La vida de Luciano estuvo salpicada de muchos momentos agradables, muchas ocasiones que lo emocionaron. Entre ellas estuvieron las ligadas a su crecimiento personal y las dictadas por los eventos familiares como los nacimientos, los matrimonios y otras situaciones. Algunos de estos momentos los recordó siempre con orgullo y plena gratificación.
“Como aquella Navidad de 1990. –recuerda con emoción Mariuccia– Nuestra hija Barbara trabajaba en Inglaterra y no podía regresar para las fiestas de fin de año. Entonces Luciano decidió que iríamos nosotros a verla para pasar las fiestas que para él eran siempre especiales. La felicidad se veía en sus ojos desde los preparativos del viaje, luego la partida, la estancia en Oxford: una emoción tras otra”.

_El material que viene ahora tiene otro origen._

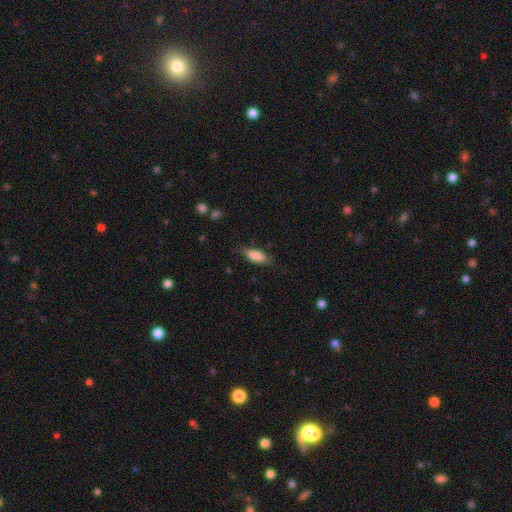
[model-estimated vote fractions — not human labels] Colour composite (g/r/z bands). It shows a smooth galaxy with no disk features (84%) that is in between round and cigar-shaped (77%). Merging: none (73%).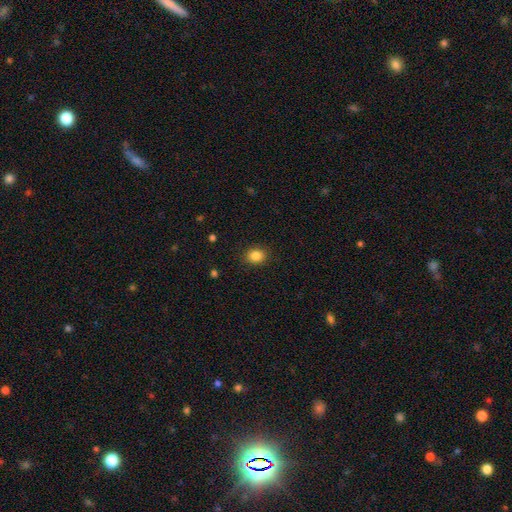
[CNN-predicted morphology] Smooth or featured: smooth — 85% (star or artifact — 10%)
How rounded: round — 54% (in between — 45%)
Merging: none — 89% (minor disturbance — 8%)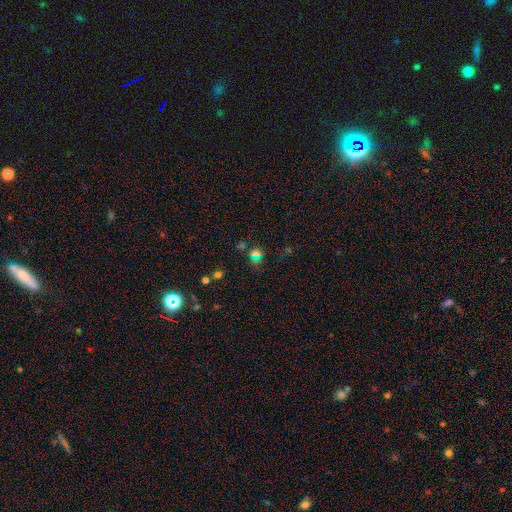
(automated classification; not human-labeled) Q: Smooth or featured?
A: smooth (53%); runner-up: star or artifact (37%)
Q: How rounded?
A: round (66%); runner-up: in between (32%)
Q: Merging?
A: none (64%); runner-up: minor disturbance (14%)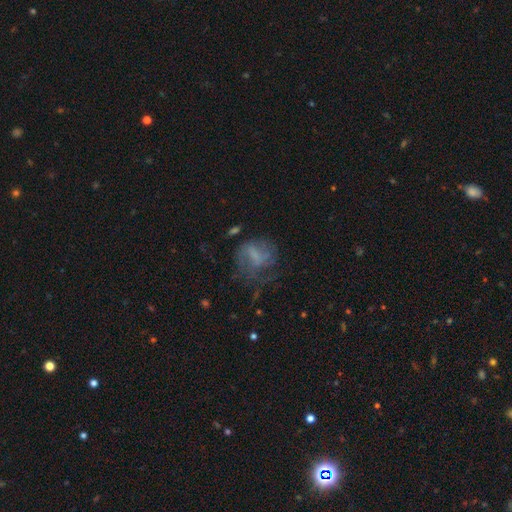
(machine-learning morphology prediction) Q: Smooth or featured?
A: featured or disk (44%); runner-up: smooth (42%)
Q: Merging?
A: none (39%); runner-up: major disturbance (36%)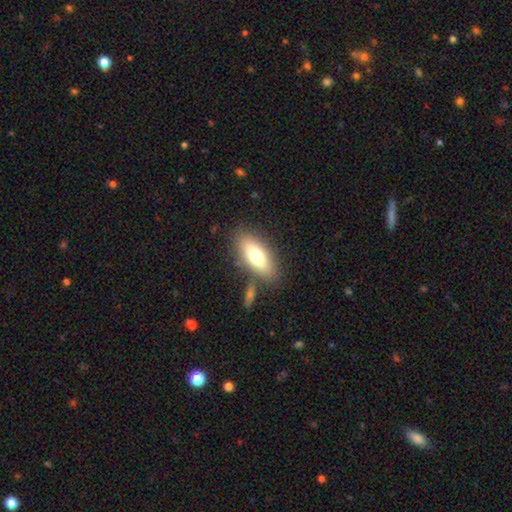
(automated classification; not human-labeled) Smooth or featured? Predicted: smooth (p=0.73). How rounded? Predicted: in between (p=0.74). Merging? Predicted: none (p=0.78).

Luego, estuvo el Concierto de Año Nuevo en Viena. Una emoción indescriptible para alguien como él tan apasionado de la música clásica. Inmediatamente le pareció entusiasmante la atmósfera que se respiraba en esa sala dorada del Musikverein de Viena cuando la Filarmónica vienesa atacó la primera aria y, una tras otra, las siguientes, con especial predilección por las fascinantes melodías de los diversos Strauss.
“Finalmente, –recuerda todavía Mariuccia– estuvo la fiesta sorpresa de 2006, por su sexagésimo cumpleaños. Una circunstancia en la que la emoción fue realmente palpable. Cuando comprendió que la fiesta era para él, quedó literalmente estupefacto y con lágrimas en los ojos. El evento había sido preparado al detalle. Habíamos hecho lo posible para que él no estuviera en la bodega, habíamos contratado un catering y un pequeño grupo musical. Para el vino no hacía falta buscar en otro lado. Luego había muchos amigos, que llegaron poco a poco y habían dejado los coches en una zona apartada para que él no se diera cuenta a su regreso. En cuanto puso un pie en la bodega, se encendieron las luces y la fiesta comenzó con estruendo, ante su inmenso asombro, que duró días y días”.
De joven, Luciano era muy reservado, tal vez incluso un poco tímido, y esto lo hacía parecer esquivo. Era una actitud que desorientaba y daba la sensación de que era una persona difícil de involucrar.
La vid y el viñedo tenían un lugar de privilegio en el corazón de Luciano. Y esto desde que era joven.
A la mesa tenía una gran pasión por la cocina de Langa, pero sin exageraciones.
Pasemos al tema "deporte". No se puede decir que Luciano tuviera preferencias particulares. No era aficionado a ningún equipo, pero –si se daba el caso– veía con gusto en televisión un partido de fútbol o, mejor aún, las etapas del Giro de Italia.
En casa, Luciano era "alérgico e intolerante" a las tareas domésticas. Amaba la acogida, el calor de la mesa, le gustaba celebrar las festividades, estar con sus seres queridos, todos juntos.